VALIDATING AI-GENERATED CLASSROOM OBSERVATIONS: A PROOF-OF-CONCEPT STUDY
Universidad de los Andes (CHILE)
About this paper:
Conference name: 20th International Technology, Education and Development Conference
Dates: 2-4 March, 2026
Location: Valencia, Spain
Abstract:
This proof-of-concept study examines the validity of an AI-assisted classroom observation tool designed to assess instructional quality through video analysis using the World Bank’s TEACH framework. The tool aims to support scalable and context-sensitive teacher development by generating formative feedback aligned with evidence-based teaching practices.
We analyzed 20 primary school classroom recordings using two methods: trained expert observers manually coded each session using the TEACH rubric and produced narrative justifications; concurrently, the AI system generated numerical scores and written feedback based on the same framework. Correlation analyses were conducted to estimate agreement across TEACH domains, including classroom culture, time on task, and support for cognitive and socioemotional development. We also compared AI-generated narratives with the “master justifications” used in expert training and calibration.
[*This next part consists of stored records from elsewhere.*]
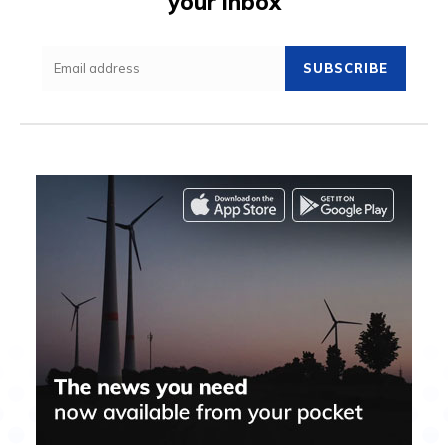
your inbox
SUBSCRIBE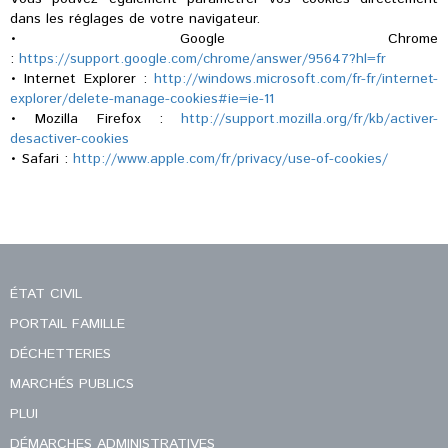
dans les réglages de votre navigateur.
• Google Chrome
:
https://support.google.com/chrome/answer/95647?hl=fr
• Internet Explorer :
http://windows.microsoft.com/fr-fr/internet-
explorer/delete-manage-cookies#ie=ie-11
• Mozilla Firefox :
http://support.mozilla.org/fr/kb/activer-
desactiver-cookies
• Safari :
http://www.apple.com/fr/privacy/use-of-cookies/
ÉTAT CIVIL
PORTAIL FAMILLE
DÉCHETTERIES
MARCHÉS PUBLICS
PLUI
DÉMARCHES ADMINISTRATIVES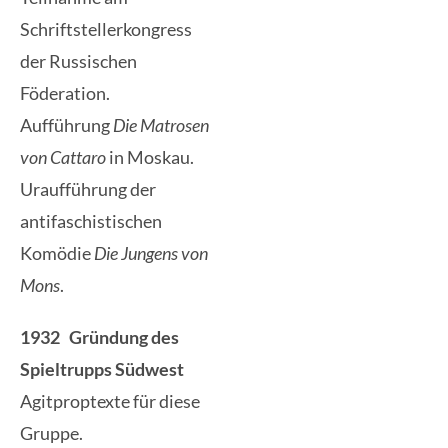
Schriftstellerkongress
der Russischen
Föderation.
Aufführung
Die Matrosen
von Cattaro
in Moskau.
Uraufführung der
antifaschistischen
Komödie
Die Jungens von
Mons
.
1932 Gründung des
Spieltrupps Südwest
Agitproptexte für diese
Gruppe.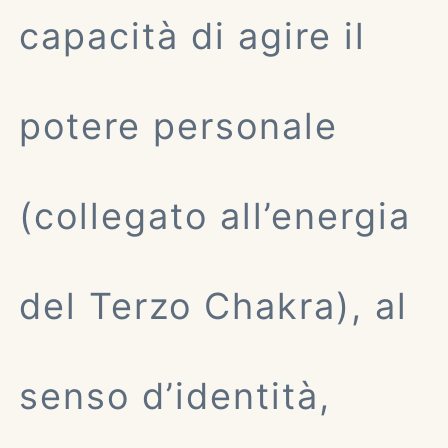
capacità di agire il
potere personale
(collegato all’energia
del Terzo Chakra), al
senso d’identità,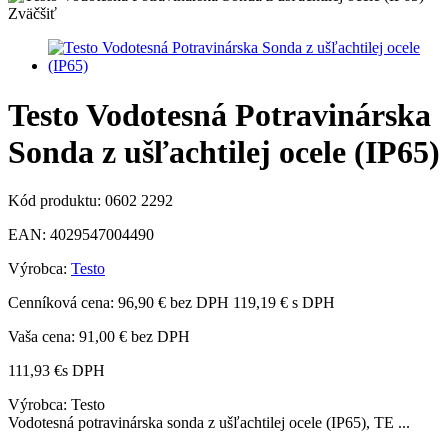
Zväčšiť
Testo Vodotesná Potravinárska
Sonda z ušľachtilej ocele (IP65)
Kód produktu:
0602 2292
EAN:
4029547004490
Výrobca:
Testo
Cenníková cena:
96,90 € bez DPH
119,19 € s DPH
Vaša cena:
91,00 €
bez DPH
111,93 €
s DPH
Výrobca: Testo
Vodotesná potravinárska sonda z ušľachtilej ocele (IP65), TE ...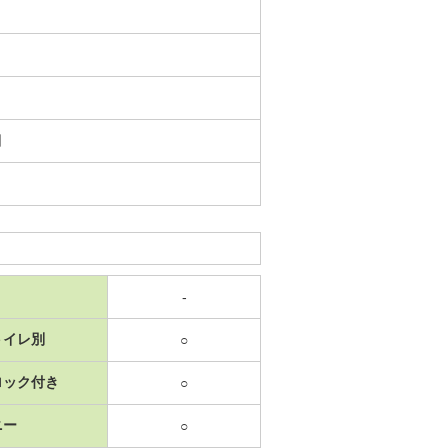
日
-
トイレ別
○
ロック付き
○
ニー
○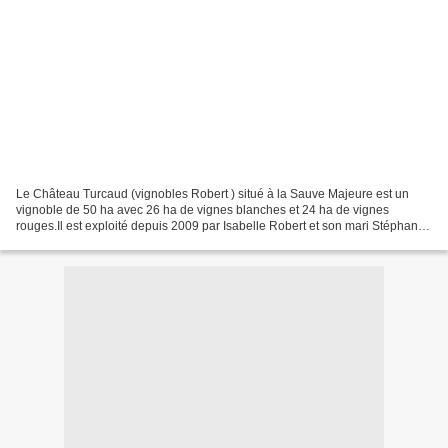
Le Château Turcaud (vignobles Robert ) situé à la Sauve Majeure est un
vignoble de 50 ha avec 26 ha de vignes blanches et 24 ha de vignes
rouges.Il est exploité depuis 2009 par Isabelle Robert et son mari Stéphane
Le May. Les vins sont produits en trois...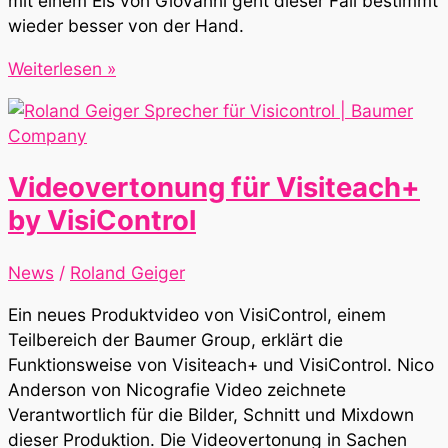
mit einem Eis von Giovanni geht dieser Fall bestimmt
wieder besser von der Hand.
Die
Weiterlesen »
drei
???
Kids
Schrottplatz
Videovertonung für Visiteach+
in
by VisiControl
Gefahr
News
/
Roland Geiger
Ein neues Produktvideo von VisiControl, einem
Teilbereich der Baumer Group, erklärt die
Funktionsweise von Visiteach+ und VisiControl. Nico
Anderson von Nicografie Video zeichnete
Verantwortlich für die Bilder, Schnitt und Mixdown
dieser Produktion. Die Videovertonung in Sachen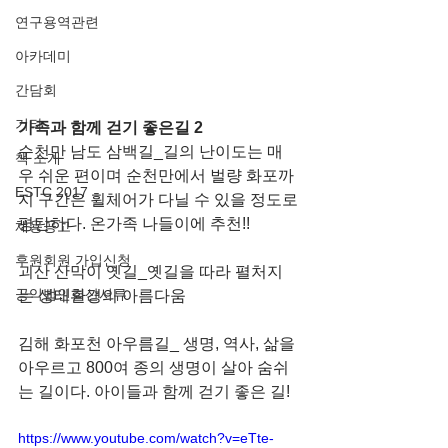
연구용역관련
아카데미
간담회
기타
가족과 함께 걷기 좋은길 2
순천만 남도 삼백길_길의 난이도는 매
책 소개
우 쉬운 편이며 순천만에서 벌량 화포까
ESTC 2017
지 구간은 휠체어가 다닐 수 있을 정도로 
평탄하다. 온가족 나들이에 추천!!
채용공고
후원회원 가입신청
괴산 산막이 옛길_옛길을 따라 펼처지
공익법인결산서류
는 생태환경의 아름다움
김해 화포천 아우름길_ 생명, 역사, 삶을 
아우르고 800여 종의 생명이 살아 숨쉬
는 길이다. 아이들과 함께 걷기 좋은 길!
https://www.youtube.com/watch?v=eTte-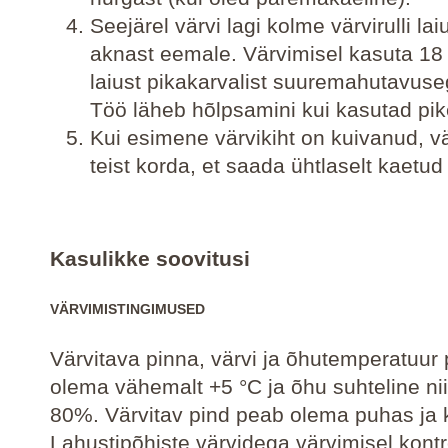
Seejärel värvi lagi kolme värvirulli lai
aknast eemale. Värvimisel kasuta 18
laiust pikakarvalist suuremahutavusega
Töö läheb hõlpsamini kui kasutad pik
Kui esimene värvikiht on kuivanud, vä
teist korda, et saada ühtlaselt kaetud
Kasulikke soovitusi
VÄRVIMISTINGIMUSED
Värvitava pinna, värvi ja õhutemperatuur
olema vähemalt +5 °C ja õhu suhteline nii
80%. Värvitav pind peab olema puhas ja k
Lahustipõhiste värvidega värvimisel kontro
Findings revealed moderate to strong correlations in structured, observable domains such as time management and instructional clarity. However, alignment was weaker in dimensions requiring more nuanced socioemotional or relational interpretation. This suggests that while AI can replicate certain patterns of expert judgment, it currently struggles to fully capture culturally embedded or affective dimensions of teaching quality.
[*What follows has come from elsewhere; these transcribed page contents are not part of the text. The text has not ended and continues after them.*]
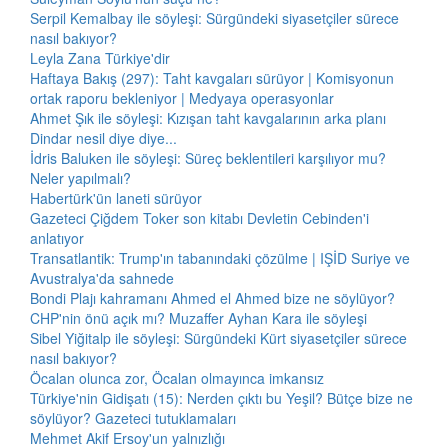
Serpil Kemalbay ile söyleşi: Sürgündeki siyasetçiler sürece
nasıl bakıyor?
Leyla Zana Türkiye'dir
Haftaya Bakış (297): Taht kavgaları sürüyor | Komisyonun
ortak raporu bekleniyor | Medyaya operasyonlar
Ahmet Şık ile söyleşi: Kızışan taht kavgalarının arka planı
Dindar nesil diye diye...
İdris Baluken ile söyleşi: Süreç beklentileri karşılıyor mu?
Neler yapılmalı?
Habertürk'ün laneti sürüyor
Gazeteci Çiğdem Toker son kitabı Devletin Cebinden'i
anlatıyor
Transatlantik: Trump'ın tabanındaki çözülme | IŞİD Suriye ve
Avustralya'da sahnede
Bondi Plajı kahramanı Ahmed el Ahmed bize ne söylüyor?
CHP'nin önü açık mı? Muzaffer Ayhan Kara ile söyleşi
Sibel Yiğitalp ile söyleşi: Sürgündeki Kürt siyasetçiler sürece
nasıl bakıyor?
Öcalan olunca zor, Öcalan olmayınca imkansız
Türkiye'nin Gidişatı (15): Nerden çıktı bu Yeşil? Bütçe bize ne
söylüyor? Gazeteci tutuklamaları
Mehmet Akif Ersoy'un yalnızlığı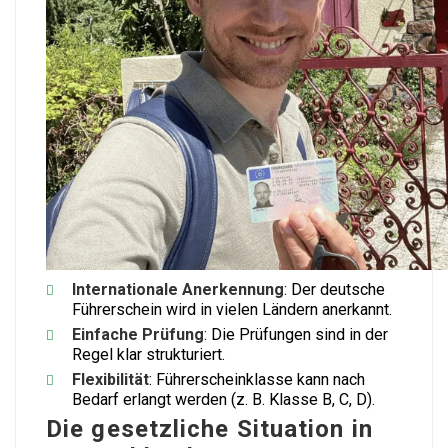
Internationale Anerkennung
: Der deutsche
Führerschein wird in vielen Ländern anerkannt.
Einfache Prüfung
: Die Prüfungen sind in der
Regel klar strukturiert.
Flexibilität
: Führerscheinklasse kann nach
Bedarf erlangt werden (z. B. Klasse B, C, D).
Die gesetzliche Situation in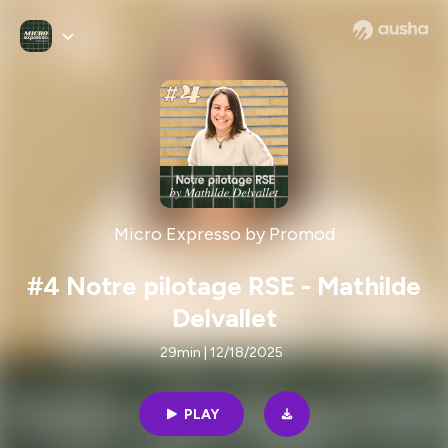
Micro Expresso by Promod
#4 Notre pilotage RSE - Mathilde
Delvallet
29min | 12/18/2025
PLAY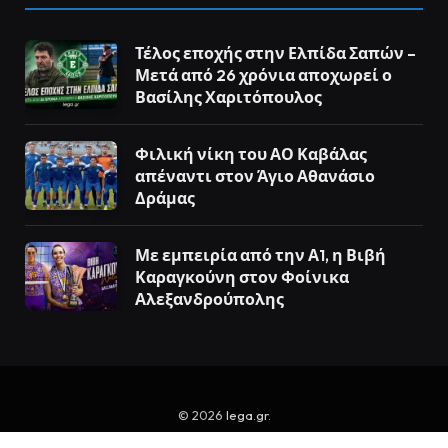
Τέλος εποχής στην Ελπίδα Σαπών –
Μετά από 26 χρόνια αποχωρεί ο
Βασίλης Χαριτόπουλος
Φιλική νίκη του ΑΟ Καβάλας
απέναντι στον Άγιο Αθανάσιο
Δράμας
Με εμπειρία από την Α1, η Βιβή
Καραγκούνη στον Φοίνικα
Αλεξανδρούπολης
© 2026
lega.gr
.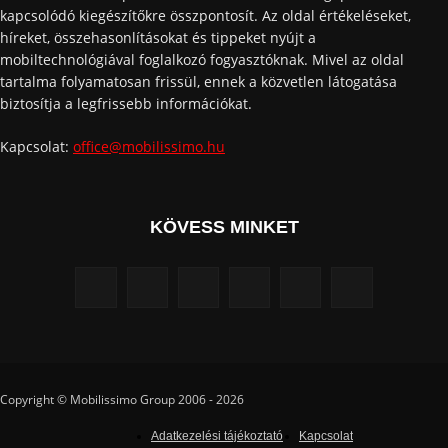
kapcsolódó kiegészítőkre összpontosít. Az oldal értékeléseket,
híreket, összehasonlításokat és tippeket nyújt a
mobiltechnológiával foglalkozó fogyasztóknak. Mivel az oldal
tartalma folyamatosan frissül, ennek a közvetlen látogatása
biztosítja a legfrissebb információkat.
Kapcsolat:
office@mobilissimo.hu
KÖVESS MINKET
Copyright © Mobilissimo Group 2006 - 2026
Adatkezelési tájékoztató
Kapcsolat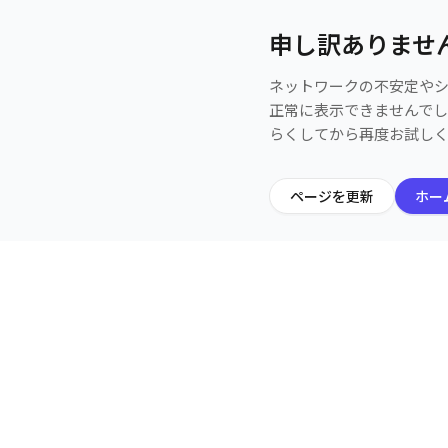
申し訳ありませ
ネットワークの不安定や
正常に表示できませんで
らくしてから再度お試し
ページを更新
ホー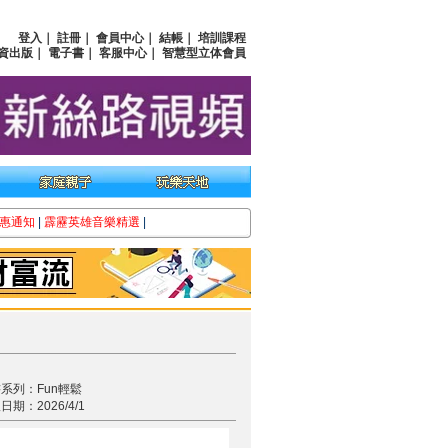
登入
｜
註冊
｜
會員中心
｜
結帳
｜
培訓課程
資出版
｜
電子書
｜
客服中心
｜
智慧型立体會員
惠通知
|
霹靂英雄音樂精選
|
系列：Fun輕鬆
日期：2026/4/1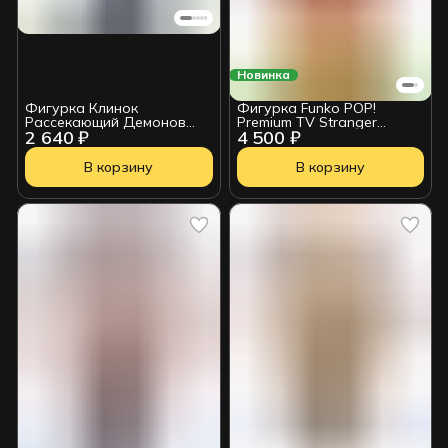
Новинка
Фигурка Клинок
Фигурка Funko POP!
Рассекающий Демонов
Premium TV Stranger
2 640 ₽
4 500 ₽
Kimetsu no Yaiba Yushiro
Things Demogorgon (On
Fire) (Exc) (1831) 88400
В корзину
В корзину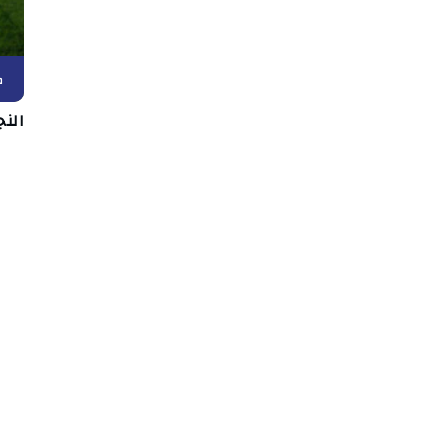
ك
الن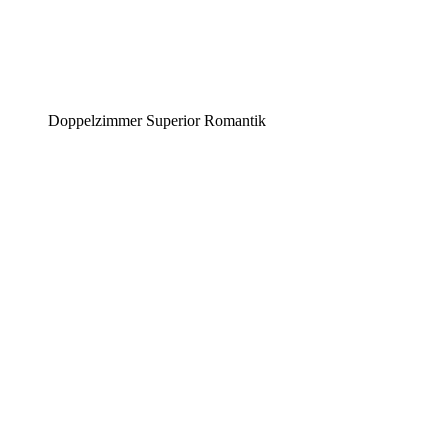
Doppelzimmer Superior Romantik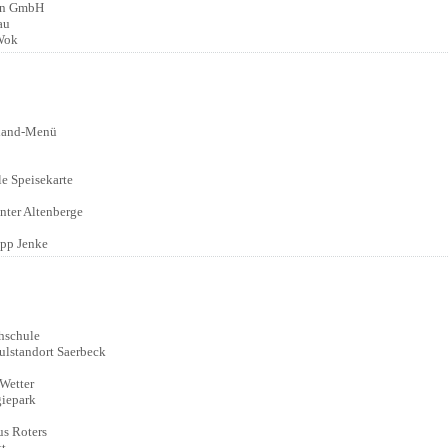
nn GmbH
au
Wok
:
land-Menü
e Speisekarte
:
nter Altenberge
ipp Jenke
:
hschule
lstandort Saerbeck
 Wetter
iepark
:
s Roters
t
The significance of this study lies in its potential to inform the development of hybrid teacher feedback systems that are both scalable and grounded in professional standards. As education systems face increasing pressure to deliver high-impact teacher development at scale—often with limited resources—AI offers new opportunities to supplement human observation. However, empirical validation is essential to ensure such tools are accurate, ethical, and culturally responsive.
By providing early evidence on the feasibility and limitations of AI-generated classroom observations, this study contributes to a growing conversation about the role of automation in education. It also raises critical questions about the boundaries between algorithmic support and human judgment in evaluating complex instructional practices. Ultimately, this research lays the groundwork for future iterations of observation tools that integrate the strengths of AI with the deep contextual knowledge of educators, enabling more equitable and effective professional development across diverse educational contexts.Keywords:
Classroom Observation, Artificial Intelligence in Education, Teacher Feedback, Teacher Professional Development.